Expert says mark on Binion’s chest may have been left by gun
Wednesday, Feb. 23, 2000 | 11:27 a.m.
A crime lab expert for the prosecution has suggested that a circular red mark on slaying victim Ted Binion's chest could have been the result of pressure from a firearm.
Charles Morton, a forensics scientist from California, said in a report for the prosecution that the size of the red mark was "compatible with the muzzle end" of a weapon.
Morton also said in his three-page report that a smaller red mark on the gambling figure's chest could have been the result of someone pressing down on his chest.
Prosecutors filed papers late Tuesday saying they intend to call Morton at next month's murder trial to corroborate the testimony of famed pathologist Dr. Michael Baden that Binion's accused killers forced him to ingest drugs and then suffocated him at his home in September 1998.
Baden suggested that Binion was restrained by handcuffs, but Morton, a tool mark expert, said he could not positively link marks found on Binion's wrists to handcuffs. Morton, however, did not rule that out as a possibility.
A Pennsylvania toxicologist, meanwhile, also will testify at the March 13 trial that it is "overwhelmingly unlikely" that Binion died from a heroin overdose. He said Binion's body contained an "average simple street dose" of black tar heroin.

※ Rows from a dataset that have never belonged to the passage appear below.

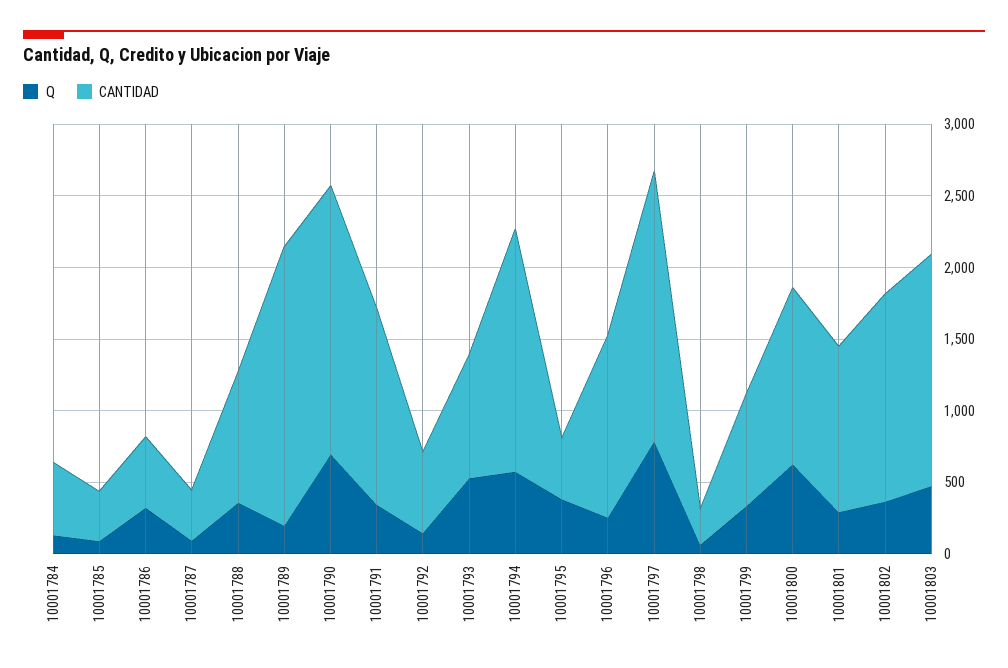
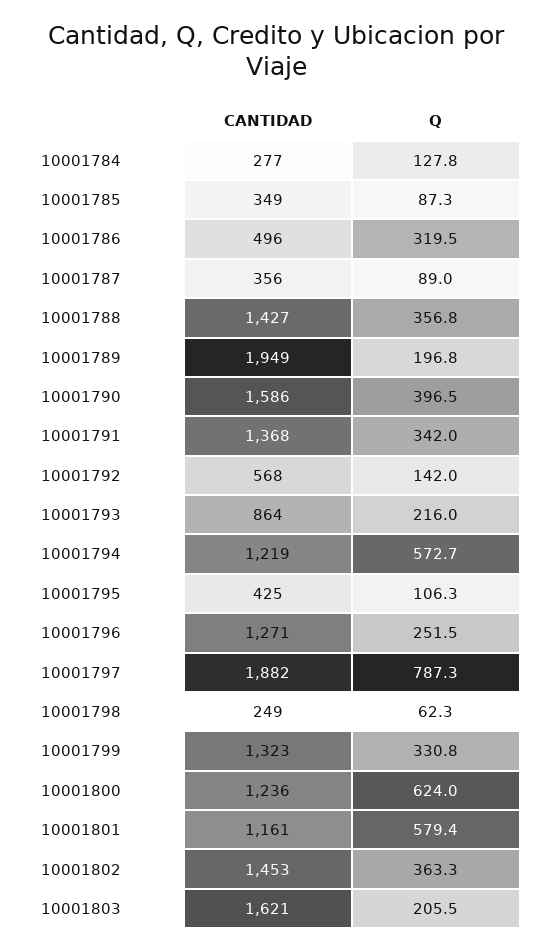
CANTIDAD, 10001784: 500 -> 277
CANTIDAD, 10001788: 900 -> 1427
Q, 10001790: 700 -> 396.5
CANTIDAD, 10001790: 1900 -> 1586
Q, 10001793: 500 -> 216
CANTIDAD, 10001794: 1700 -> 1219
Q, 10001795: 400 -> 106.3
CANTIDAD, 10001799: 800 -> 1323
Q, 10001801: 300 -> 579.4
Q, 10001803: 500 -> 205.5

"On the other hand," Fredric Rieders concluded in a three-page report filed by prosecutors, "it is not unlikely that such a dose made Mr. Binion sedated, sleepy ... and more easily manipulated and pliable than his normal state."
Rieders, who also found that Binion had only a small amount of the prescription sedative, Xanax, in his system, said the heroin would have made it harder for the former casino executive to resist any acts of "forcible constraint, persuasion and interrogation."

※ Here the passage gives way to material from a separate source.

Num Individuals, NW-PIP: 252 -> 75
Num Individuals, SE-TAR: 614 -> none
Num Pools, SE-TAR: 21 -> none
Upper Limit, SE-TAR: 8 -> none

Morton and Rieders are among 18 experts, including Baden, that prosecutors intend to call at the trial of Binion's girlfriend, Sandy Murphy, and her reported lover, Rick Tabish.
Defense attorneys for Murphy and Tabish, contend Binion, a known heroin user, died of a drug overdose.
They filed a list of four expert witnesses they expect to call at the trial, including pathologist Cyril Wecht, a close Baden friend with a national reputation of his own. Both Baden and Wecht worked on the O.J. Simpson murder case and have been involved in numerous other high-profile court cases and forensic investigations.
Prosecutors said they also still intend to call Clark County's chief medical examiner, Lary Simms, who performed the autopsy on Binion's body.
At last August's preliminary hearing, Baden contradicted Simms, who testified that he believed Binion died of a forced drug overdose.
Simms did not rule out the possibility that Binion was suffocated, and he agreed with Baden that Binion was the victim of a homicide.
Binion's body was found by police on the floor of his den next to an empty bottle of Xanax he had obtained a day earlier. Police have concluded the death scene was staged by his accused killers.